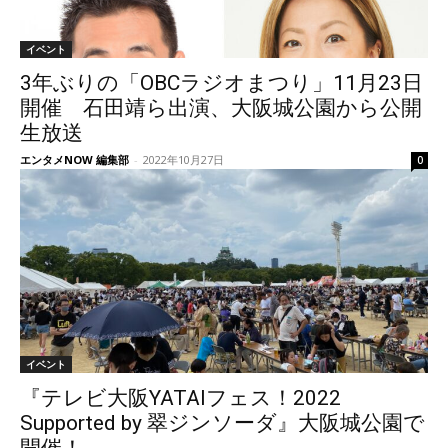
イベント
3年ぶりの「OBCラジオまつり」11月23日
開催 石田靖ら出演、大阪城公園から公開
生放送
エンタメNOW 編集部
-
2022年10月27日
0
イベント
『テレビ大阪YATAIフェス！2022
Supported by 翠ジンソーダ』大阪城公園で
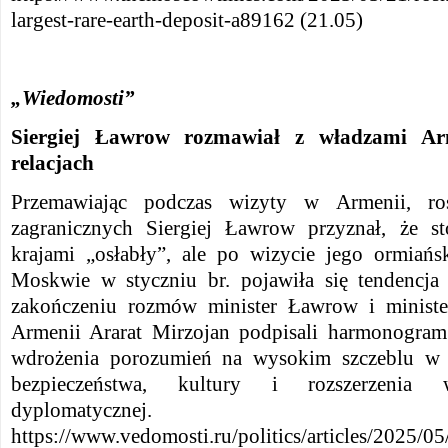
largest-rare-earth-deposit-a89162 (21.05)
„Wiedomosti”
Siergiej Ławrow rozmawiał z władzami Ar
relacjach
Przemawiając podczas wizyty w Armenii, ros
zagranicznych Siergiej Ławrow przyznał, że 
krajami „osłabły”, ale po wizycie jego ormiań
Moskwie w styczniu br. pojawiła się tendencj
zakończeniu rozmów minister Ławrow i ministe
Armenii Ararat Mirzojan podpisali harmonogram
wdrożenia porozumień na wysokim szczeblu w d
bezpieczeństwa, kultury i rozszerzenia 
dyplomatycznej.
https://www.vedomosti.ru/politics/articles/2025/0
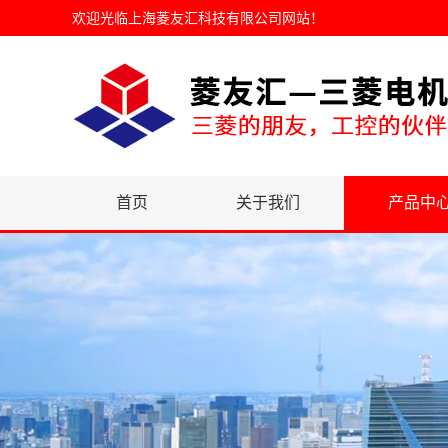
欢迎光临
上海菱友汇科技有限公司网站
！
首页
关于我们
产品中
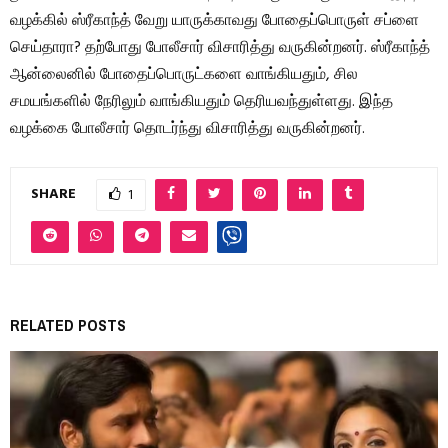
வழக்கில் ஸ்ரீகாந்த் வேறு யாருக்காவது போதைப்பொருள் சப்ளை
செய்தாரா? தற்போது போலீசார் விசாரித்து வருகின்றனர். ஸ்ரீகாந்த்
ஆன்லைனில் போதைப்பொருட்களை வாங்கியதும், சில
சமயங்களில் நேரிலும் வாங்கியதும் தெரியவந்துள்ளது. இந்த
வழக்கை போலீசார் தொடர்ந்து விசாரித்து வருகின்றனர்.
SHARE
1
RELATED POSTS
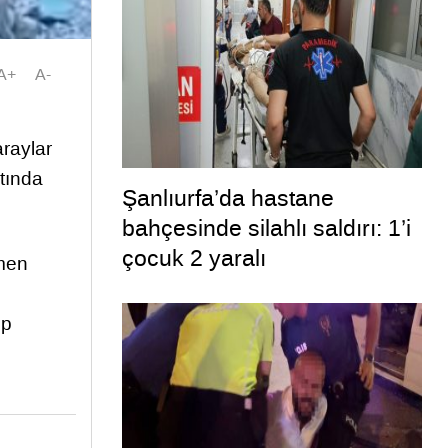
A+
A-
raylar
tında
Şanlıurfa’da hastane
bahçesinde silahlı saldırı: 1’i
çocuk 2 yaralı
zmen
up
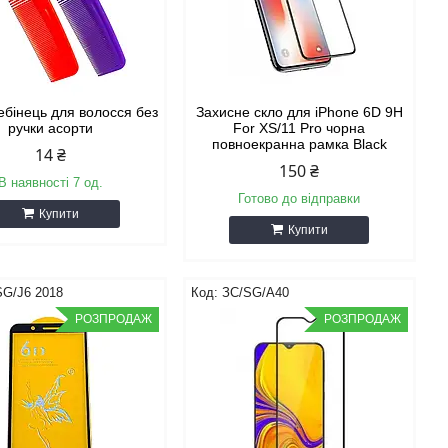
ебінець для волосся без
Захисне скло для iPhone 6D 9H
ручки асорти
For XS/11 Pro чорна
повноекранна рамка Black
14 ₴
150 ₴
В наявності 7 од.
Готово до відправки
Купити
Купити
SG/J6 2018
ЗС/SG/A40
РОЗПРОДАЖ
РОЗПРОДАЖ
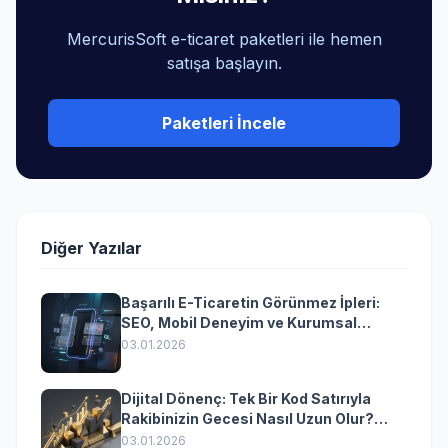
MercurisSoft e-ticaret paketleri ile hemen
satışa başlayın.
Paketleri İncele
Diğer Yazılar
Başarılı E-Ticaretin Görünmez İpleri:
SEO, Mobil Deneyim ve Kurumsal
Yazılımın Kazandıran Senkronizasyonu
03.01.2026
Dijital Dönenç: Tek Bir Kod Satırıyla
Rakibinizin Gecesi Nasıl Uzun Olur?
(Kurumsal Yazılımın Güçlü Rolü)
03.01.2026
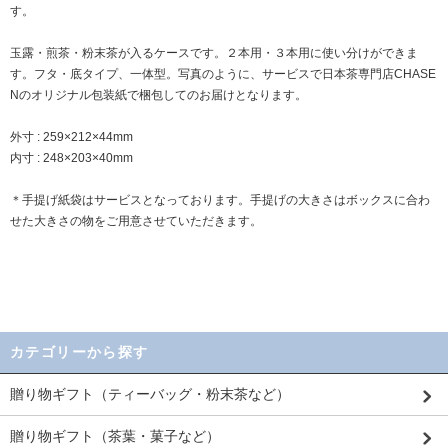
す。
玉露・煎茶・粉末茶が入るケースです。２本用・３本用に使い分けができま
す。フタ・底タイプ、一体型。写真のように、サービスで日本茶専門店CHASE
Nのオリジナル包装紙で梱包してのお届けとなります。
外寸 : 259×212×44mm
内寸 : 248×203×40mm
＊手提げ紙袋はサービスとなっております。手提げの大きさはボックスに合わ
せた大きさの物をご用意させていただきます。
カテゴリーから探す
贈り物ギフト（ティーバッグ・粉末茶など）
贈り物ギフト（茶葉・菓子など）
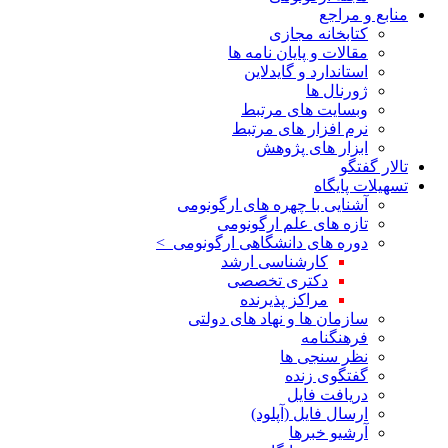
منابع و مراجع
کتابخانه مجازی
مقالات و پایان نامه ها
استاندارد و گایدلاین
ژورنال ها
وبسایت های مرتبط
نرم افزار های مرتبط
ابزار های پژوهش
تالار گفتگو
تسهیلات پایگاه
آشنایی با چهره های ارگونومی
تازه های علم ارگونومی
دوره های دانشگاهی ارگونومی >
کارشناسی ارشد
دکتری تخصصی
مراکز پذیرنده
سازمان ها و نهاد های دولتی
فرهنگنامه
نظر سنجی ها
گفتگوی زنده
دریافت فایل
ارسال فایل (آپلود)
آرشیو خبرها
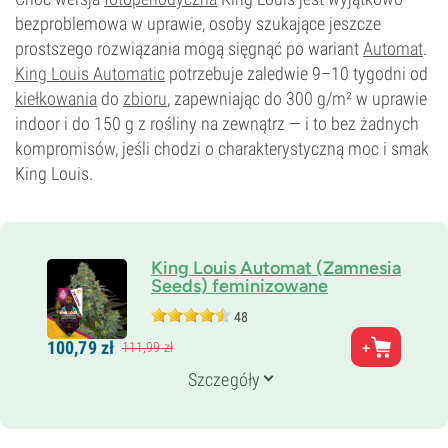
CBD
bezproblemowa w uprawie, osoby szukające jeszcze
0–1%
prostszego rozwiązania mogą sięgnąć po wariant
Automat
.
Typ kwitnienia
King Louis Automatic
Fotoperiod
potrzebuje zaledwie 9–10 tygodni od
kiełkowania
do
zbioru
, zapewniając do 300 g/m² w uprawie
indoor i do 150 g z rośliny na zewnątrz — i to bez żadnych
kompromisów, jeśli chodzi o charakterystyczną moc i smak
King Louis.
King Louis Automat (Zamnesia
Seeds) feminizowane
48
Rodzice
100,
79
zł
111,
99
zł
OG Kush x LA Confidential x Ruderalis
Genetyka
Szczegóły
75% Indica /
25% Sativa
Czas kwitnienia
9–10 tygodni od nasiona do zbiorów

# # # # #

WHAT TO DO:
The answer is a faithful copy of the records above, with the pictures removed.

WRITTEN ANSWER:
イベント
3年ぶりの「OBCラジオまつり」11月23日
開催 石田靖ら出演、大阪城公園から公開
生放送
エンタメNOW 編集部
-
2022年10月27日
0
イベント
『テレビ大阪YATAIフェス！2022
Supported by 翠ジンソーダ』大阪城公園で
largest-rare-earth-deposit-a89162 (21.05)
„Wiedomosti”
Siergiej Ławrow rozmawiał z władzami Ar
relacjach
Przemawiając podczas wizyty w Armenii, ros
zagranicznych Siergiej Ławrow przyznał, że 
krajami „osłabły”, ale po wizycie jego ormiań
Moskwie w styczniu br. pojawiła się tendencj
zakończeniu rozmów minister Ławrow i ministe
Armenii Ararat Mirzojan podpisali harmonogram
wdrożenia porozumień na wysokim szczeblu w d
bezpieczeństwa, kultury i rozszerzenia 
dyplomatycznej.
https://www.vedomosti.ru/politics/articles/2025/0
欢迎光临
上海菱友汇科技有限公司网站
！
首页
关于我们
产品中
வழக்கில் ஸ்ரீகாந்த் வேறு யாருக்காவது போதைப்பொருள் சப்ளை
செய்தாரா? தற்போது போலீசார் விசாரித்து வருகின்றனர். ஸ்ரீகாந்த்
ஆன்லைனில் போதைப்பொருட்களை வாங்கியதும், சில
சமயங்களில் நேரிலும் வாங்கியதும் தெரியவந்துள்ளது. இந்த
வழக்கை போலீசார் தொடர்ந்து விசாரித்து வருகின்றனர்.
SHARE
1
RELATED POSTS
A+
A-
raylar
tında
Şanlıurfa’da hastane
bahçesinde silahlı saldırı: 1’i
çocuk 2 yaralı
zmen
up
ебінець для волосся без
Захисне скло для iPhone 6D 9H
ручки асорти
For XS/11 Pro чорна
повноекранна рамка Black
14 ₴
150 ₴
В наявності 7 од.
Готово до відправки
Купити
Купити
SG/J6 2018
ЗС/SG/A40
РОЗПРОДАЖ
РОЗПРОДАЖ
MercurisSoft e-ticaret paketleri ile hemen
satışa başlayın.
Paketleri İncele
Diğer Yazılar
Başarılı E-Ticaretin Görünmez İpleri:
SEO, Mobil Deneyim ve Kurumsal
Yazılımın Kazandıran Senkronizasyonu
03.01.2026
Dijital Dönenç: Tek Bir Kod Satırıyla
Rakibinizin Gecesi Nasıl Uzun Olur?
(Kurumsal Yazılımın Güçlü Rolü)
03.01.2026
す。
玉露・煎茶・粉末茶が入るケースです。２本用・３本用に使い分けができま
す。フタ・底タイプ、一体型。写真のように、サービスで日本茶専門店CHASE
Nのオリジナル包装紙で梱包してのお届けとなります。
外寸 : 259×212×44mm
内寸 : 248×203×40mm
＊手提げ紙袋はサービスとなっております。手提げの大きさはボックスに合わ
せた大きさの物をご用意させていただきます。
カテゴリーから探す
贈り物ギフト（ティーバッグ・粉末茶など）
贈り物ギフト（茶葉・菓子など）
منابع و مراجع
کتابخانه مجازی
مقالات و پایان نامه ها
استاندارد و گایدلاین
ژورنال ها
وبسایت های مرتبط
نرم افزار های مرتبط
ابزار های پژوهش
تالار گفتگو
تسهیلات پایگاه
آشنایی با چهره های ارگونومی
تازه های علم ارگونومی
دوره های دانشگاهی ارگونومی >
کارشناسی ارشد
دکتری تخصصی
مراکز پذیرنده
سازمان ها و نهاد های دولتی
فرهنگنامه
نظر سنجی ها
گفتگوی زنده
دریافت فایل
ارسال فایل (آپلود)
آرشیو خبرها
CBD
bezproblemowa w uprawie, osoby szukające jeszcze
0–1%
prostszego rozwiązania mogą sięgnąć po wariant
Automat
.
Typ kwitnienia
King Louis Automatic
Fotoperiod
potrzebuje zaledwie 9–10 tygodni od
kiełkowania
do
zbioru
, zapewniając do 300 g/m² w uprawie
indoor i do 150 g z rośliny na zewnątrz — i to bez żadnych
kompromisów, jeśli chodzi o charakterystyczną moc i smak
King Louis.
King Louis Automat (Zamnesia
Seeds) feminizowane
48
Rodzice
100,
79
zł
111,
99
zł
OG Kush x LA Confidential x Ruderalis
Genetyka
Szczegóły
75% Indica /
25% Sativa
Czas kwitnienia
9–10 tygodni od nasiona do zbiorów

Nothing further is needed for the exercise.